In response to these factors, various scientific organizations are currently promoting public outreach by:

  • Training scientists and engineers on communication skills: NSF is currently partnering with AAAS to produce resources that are designed to help researchers develop compelling messages, communicate effectively with reporters, and identify appropriate venues for interacting with the public. These resources include workshops held throughout the U.S. as well as online guidance. Click here for more information.

In addition, the Aldo Leopold Leadership Program annually trains 20 academic environmental scientists how to communicate effectively with the public and policy-makers. This training includes working with members of the media to improve their interviewing skills, participating in mock Congressional hearings and interacting with policy makers in Washington, D.C. Click here for more information.

  • Devoting more attention to public outreach at annual meetings: Among the scientific societies that have recently increased the number of sessions or activities devoted to public outreach at annual meetings are the American Society for Cell Biology, the American Geophysical Union and the Ecological Society of America (ESA).

A case in point: ESA's 2008 annual meeting featured a symposium entitled "Linking Scientists with Non-Traditional Public Audiences to Enhance Ecological Thought," which was organized by Nalini Nadkarni of Evergreen State College. Nadkarni says that her symposium--which included presentations on ecological outreach targeting prisoners, artists, preachers, non-literate African animal trackers and others--would probably not have been given a place at a scientific meeting even five years ago.

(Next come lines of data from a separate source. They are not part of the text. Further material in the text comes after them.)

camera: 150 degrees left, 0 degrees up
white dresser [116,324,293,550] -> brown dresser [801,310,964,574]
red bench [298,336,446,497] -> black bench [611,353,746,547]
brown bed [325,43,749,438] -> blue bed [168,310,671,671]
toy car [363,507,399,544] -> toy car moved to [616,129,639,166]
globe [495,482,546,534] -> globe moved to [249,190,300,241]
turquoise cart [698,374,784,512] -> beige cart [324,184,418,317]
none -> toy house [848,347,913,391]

Nevertheless, Lymn says that because of the popularity of ESA's outreach sessions, "they are here to stay.  Even our evening sessions on public outreach are very well-attended."

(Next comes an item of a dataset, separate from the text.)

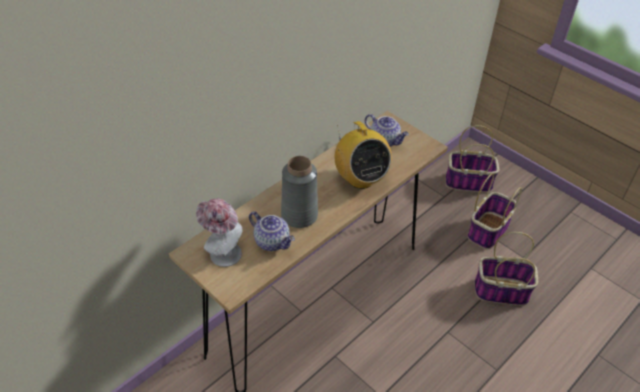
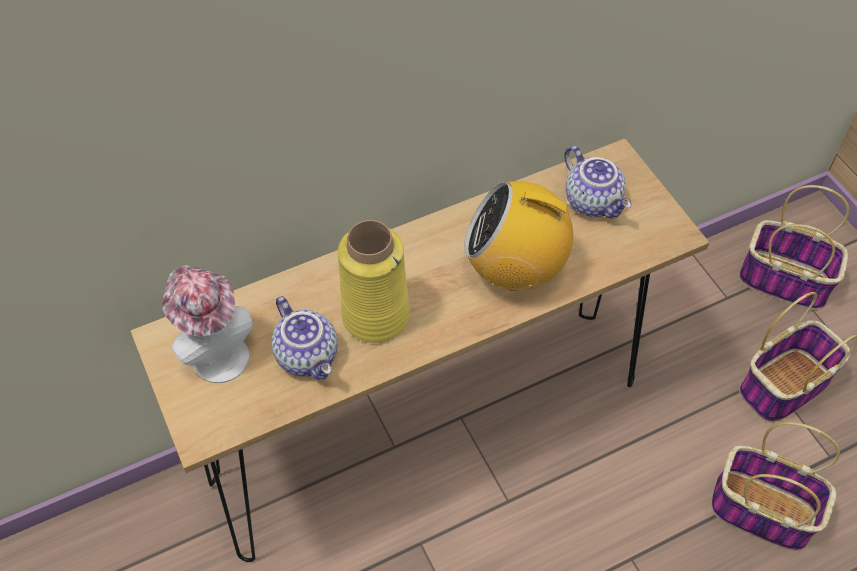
camera: 20 degrees right, 10 degrees up
grey vase [281,156,318,228] -> yellow vase [338,220,410,343]
radio [335,121,392,189] -> radio turned 105 degrees clockwise [464,181,584,291]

  • Creating communication channels between scientists and policy-makers: For example, ESA maintains a "Rapid Response Team" of scientists, including many NSF-funded scientists, who provide information to policy-makers and journalists. The team's recent achievements include contributing expertise to reporters from BBC Radio and National Public Radio, helping to write an Amicus Curiae ("Friend of the Court") brief on wetlands for the Supreme Court, and speaking at a Capitol Hill briefing on biofuels.
  • Expanding Policy Fellowships: More and more scientists are being placed in Congressional offices and federal agencies through fellowships sponsored by scientific societies. For example, about 150 scientists currently work as AAAS Science & Policy Fellows--up from seven scientists when the program began in 1973. Such programs enable scientists to contribute to policy on science-based issues and often help them segue into policy careers.

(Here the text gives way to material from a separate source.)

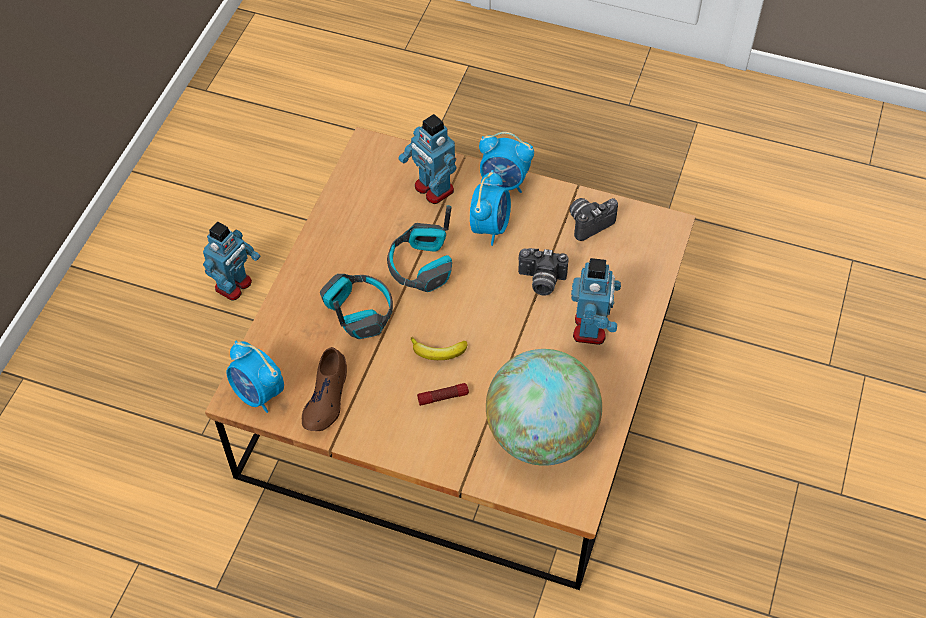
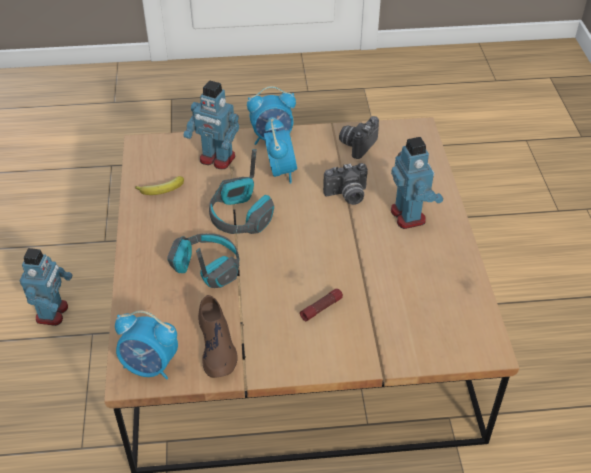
camera: 25 degrees left, 10 degrees down
banana [411,337,468,360] -> banana moved to [135,176,184,195]
globe [486,349,602,466] -> none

Examples of innovative outreach projects recently developed by NSF-funded scientists include:

  • Polar Palooza International!: This was an out-of-the-box, on-the-edge science road show celebrating polar research and adventure, which toured science centers and museums from 2007 through Spring 2009.  Tour stops featured presentations by glaciologists, geologists, climatologists, oceanographers, biologists and Arctic residents as well as videos, school programs and briefings for media and business leaders.  Multi-media resources from Polar Palooza are posted here; a rap video from Polar Palooza called "Take AIM at Climate Change" is posted here.
  • A DVD set entitled Nano 101 in a Box!: This is a set of richly illustrated DVDs featuring lively discussions about nanotechnology with leading researchers who communicate with clarity and style; it is suitable for museums as well as school and home audiences. More information, including video clips, is posted here.
  • A book entitled Between Earth and Sky: Our Intimate Connections to Trees by Nalini Nadkarni: Written for non-scientists by a renowned expert on rain forests, this book provides a rich tapestry of personal stories, information and illustrations that evoke wonder at the leafy wilderness above our heads and define the roles of trees in ecology, commerce, medicine, folklore and the arts. Additional outreach activities conducted by Nadkarni are covered here, here and here.